Thursday, 13 July 2006
The Mother
DAWN ELLIOTT LIKED going out. She loved the ritual of a deep, perfumed bath, conditioning her hair and blow-drying it in front of the mirror. Putting on thick mascara with party music playing loudly. The final look in the full-length mirror on the wardrobe door and then clip-clopping to the taxi in high heels, the fizz of excitement rising in her chest. Going out felt like being seventeen forever.
Bella had stopped all that for a while. It had been bloody stupid getting pregnant, but it was her own fault. Too eager to please. He was so sexy – dancing to be close to her that first time they set eyes on each other. He’d taken her hand and twirled her round until she was dizzy and laughing. They’d taken their drinks outside with the smokers, to get some air. His name was Matt and he was already taken, but she didn’t care. He only visited Southampton once a month for work, but he phoned and texted every day in the beginning, when his wife thought he was fetching something from the car or taking the dog for a walk.
It had lasted six months; until he told her his office had moved him from the south coast to the north-east. Their last encounter had been so intense, she felt drunk on the experience afterwards. He’d begged her to have sex without a condom – ‘It’ll be more special, Dawn.’ And it was, she supposed, but he didn’t hang around to hear the result. ‘Married men don’t,’ her mother had told her, despairing of her naivety. ‘They’ve got wives and children, Dawn. They just want sex with stupid girls like you. What are you going to do about the baby?’
She didn’t know at first, putting off any decision in case Matt reappeared like a knight on a white horse to whisk her away to a new life. And when he didn’t, she read glossy baby magazines and sleepwalked into motherhood.
She didn’t regret going ahead with the pregnancy – well, not often – only when Bella woke up every hour from 3 a.m. or was teething and screaming, or filling a nappy. The baby years turned out not to be as advertised in the magazines, but they had survived them together and things got better as Bella became a person and a bit of company for Dawn.
She’d tell her daughter all her secrets and thoughts, safe in the knowledge that Bella wouldn’t judge her. The little girl laughed along with her when she was happy and cuddled into her lap when Dawn cried.
But hours spent watching CBeebies and playing video games on her phone didn’t fill her life. Dawn was lonely. She was only twenty-six. She shouldn’t be on her own, but who would be interested in a single mum?
She was attracted to married men – she’d read somewhere that the older man represented a father figure and the excitement of forbidden fruit. She hadn’t got the biblical allusion but understood the mixture of danger and safety all too well. She wanted to find another Matt, but couldn’t afford babysitters and her mum disapproved of her going out until late.
‘What are you doing?
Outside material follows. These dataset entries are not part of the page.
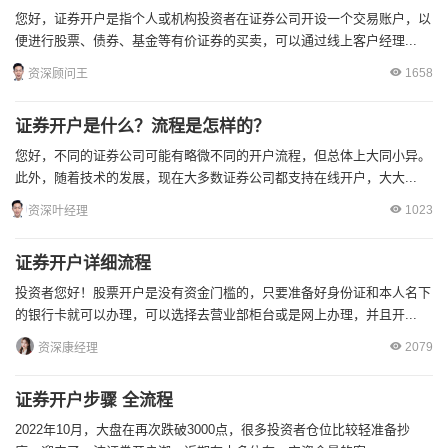
您好，证券开户是指个人或机构投资者在证券公司开设一个交易账户，以
便进行股票、债券、基金等有价证券的买卖，可以通过线上客户经理...
1658
资深顾问王
证券开户是什么？流程是怎样的？
您好，不同的证券公司可能有略微不同的开户流程，但总体上大同小异。
此外，随着技术的发展，现在大多数证券公司都支持在线开户，大大...
1023
资深叶经理
证券开户详细流程
投资者您好！股票开户是没有资金门槛的，只要准备好身份证和本人名下
的银行卡就可以办理，可以选择去营业部柜台或是网上办理，并且开...
2079
资深康经理
证券开户步骤 全流程
2022年10月，大盘在再次跌破3000点，很多投资者仓位比较轻准备抄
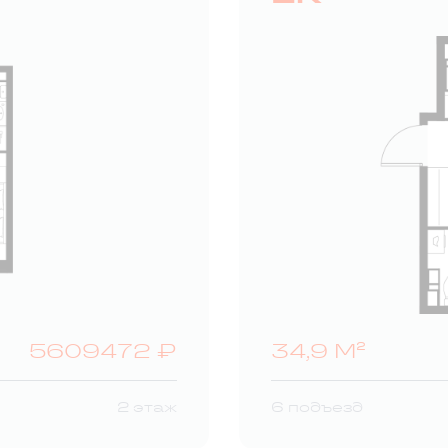
5609472 ₽
34,9 М²
2 этаж
6 подъезд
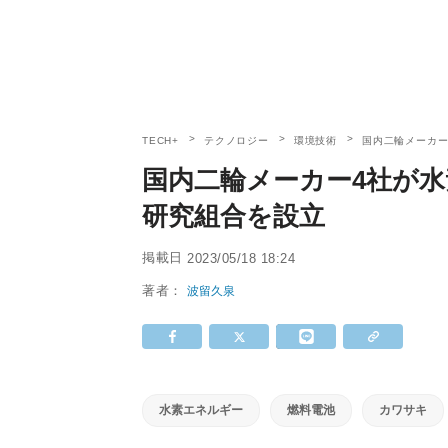
TECH+
テクノロジー
環境技術
国内二輪メーカー
国内二輪メーカー4社が
研究組合を設立
掲載日
2023/05/18 18:24
著者：
波留久泉
水素エネルギー
燃料電池
カワサキ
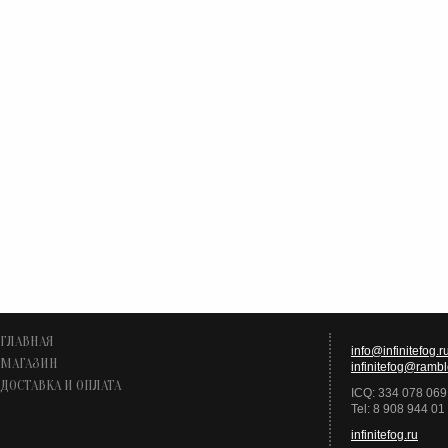
ГЛАВНАЯ
info@infinitefog.r
МАГАЗИН
infinitefog@rambl
ДОСТАВКА И ОПЛАТА
ICQ: 334 078 069
Tel: 8 908 944 01
infinitefog.ru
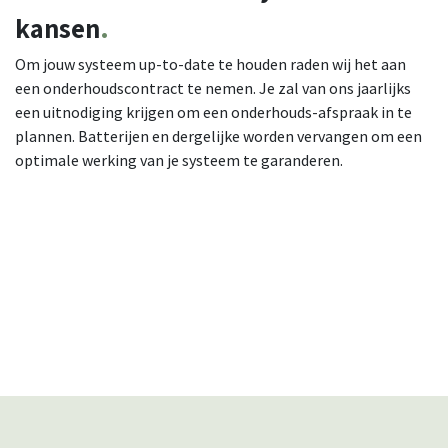
kansen
.
Om jouw systeem up-to-date te houden raden wij het aan
een onderhoudscontract te nemen. Je zal van ons jaarlijks
een uitnodiging krijgen om een onderhouds-afspraak in te
plannen. Batterijen en dergelijke worden vervangen om een
optimale werking van je systeem te garanderen.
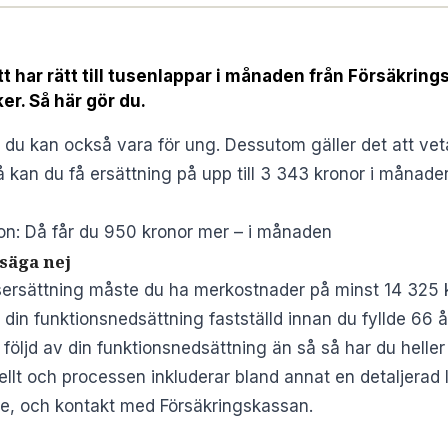
 har rätt till tusenlappar i månaden från Försäkring
r. Så här gör du.
du kan också vara för ung. Dessutom gäller det att vet
kan du få ersättning på upp till 3 343 kronor i månaden
on: Då får du 950 kronor mer – i månaden
säga nej
adsersättning måste du ha merkostnader på minst 14 325 k
din funktionsnedsättning fastställd innan du fyllde 66 å
följd av din funktionsnedsättning än så så har du heller i
ellt och processen inkluderar bland annat en detaljerad 
re, och kontakt med Försäkringskassan.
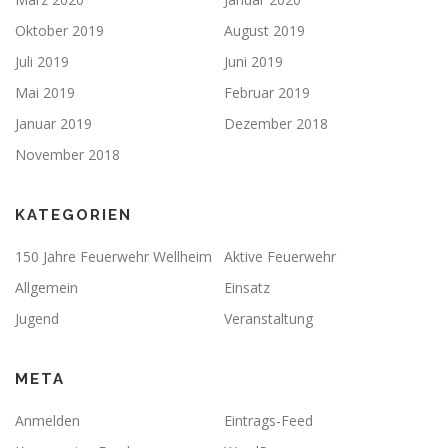
Oktober 2019
August 2019
Juli 2019
Juni 2019
Mai 2019
Februar 2019
Januar 2019
Dezember 2018
November 2018
KATEGORIEN
150 Jahre Feuerwehr Wellheim
Aktive Feuerwehr
Allgemein
Einsatz
Jugend
Veranstaltung
META
Anmelden
Eintrags-Feed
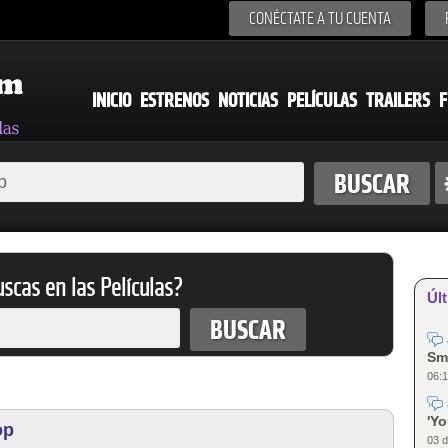
CONÉCTATE A TU CUENTA
INICIO
ESTRENOS
NOTICIAS
PELÍCULAS
TRAILERS
F
scas en las Películas?
Últ
Sm
06:1
'Y
op
03 d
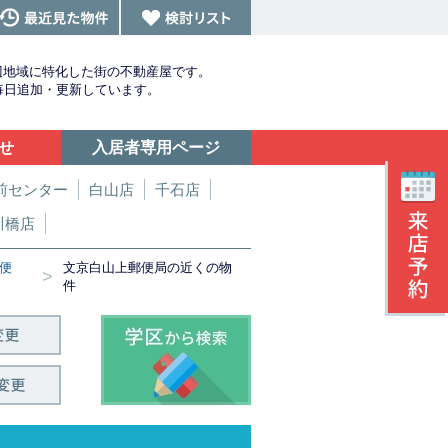
辺地域に特化した街の不動産屋です。
を毎日追加・更新しています。
せ
入居者専用ページ
前センター
白山店
千石店
川橋店
便
文京白山上郵便局の近くの物
>
件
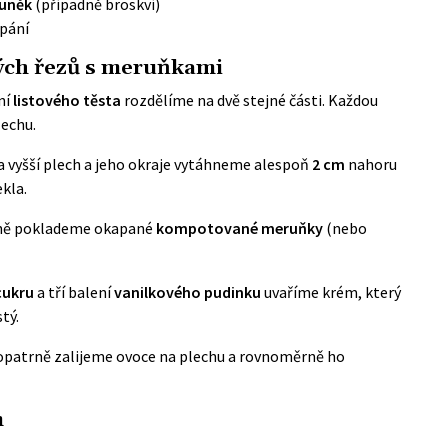
uněk
(případně broskví)
pání
ých řezů s meruňkami
ní
listového těsta
rozdělíme na dvě stejné části. Každou
lechu.
a vyšší plech a jeho okraje vytáhneme alespoň
2 cm
nahoru
kla.
rně poklademe okapané
kompotované meruňky
(nebo
cukru
a tří balení
vanilkového pudinku
uvaříme krém, který
tý.
opatrně zalijeme ovoce na plechu a rovnoměrně ho
m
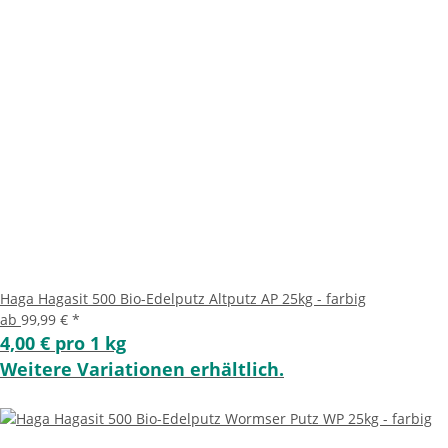
Haga Hagasit 500 Bio-Edelputz Altputz AP 25kg - farbig
ab
99,99 €
*
4,00 € pro 1 kg
Weitere Variationen erhältlich.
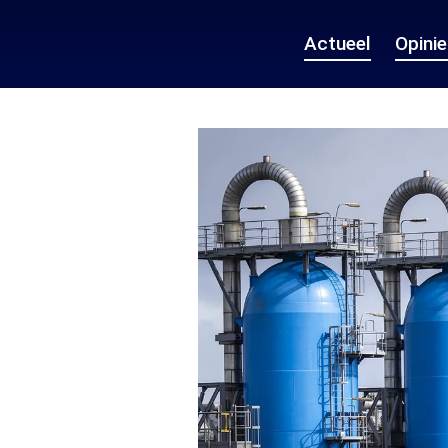
Actueel
Opini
Night clubs? For goodness’ sake, Dawn, look where that got you last time. You are a mother now. Why don’t you go out for a meal with one of your friends?’
So she did. Sharing a Hawaiian pizza with Carole, an old school friend, was nice, but she didn’t return home buzzing with music and vodka shots.
She found the chat room through a magazine in the doctor’s waiting room. Bella had a temperature and a rash and Dawn knew that Dr John, as he liked to be known, would chat to her, give her some attention – fancies me a bit, she told herself, deciding to put on make-up at the last minute. She needed to be fancied. Every woman did.
Flipping through the pages of a teen mag, grimy from dozens of fingers and thumbs, she had read about the new dating scene online. She was so engrossed she missed her number being called. The receptionist had to shout her name and she got up quickly, grabbing Bella from the Lego pit and stuffing the magazine in her bag for later.
Her laptop was old and battered, not helped by the fact that she kept it on top of the wardrobe, away from Bella’s sticky fingers. A bloke at work had given it to her when he got a new one. She’d used it at first, but when the charger stopped working and she didn’t have the money to get another one, she’d lost interest.
On the way home from the doctor’s, she used her emergency credit card to buy a new charger.
The chat room was brilliant. She basked in the attention of her new friends: the men who wanted to know all about her, who asked about her life and her dreams, and wanted her photo, who weren’t put off by her having a child. Some even wanted to know about her little girl.
She didn’t tell anyone else. No one outside the laptop. This was her thing.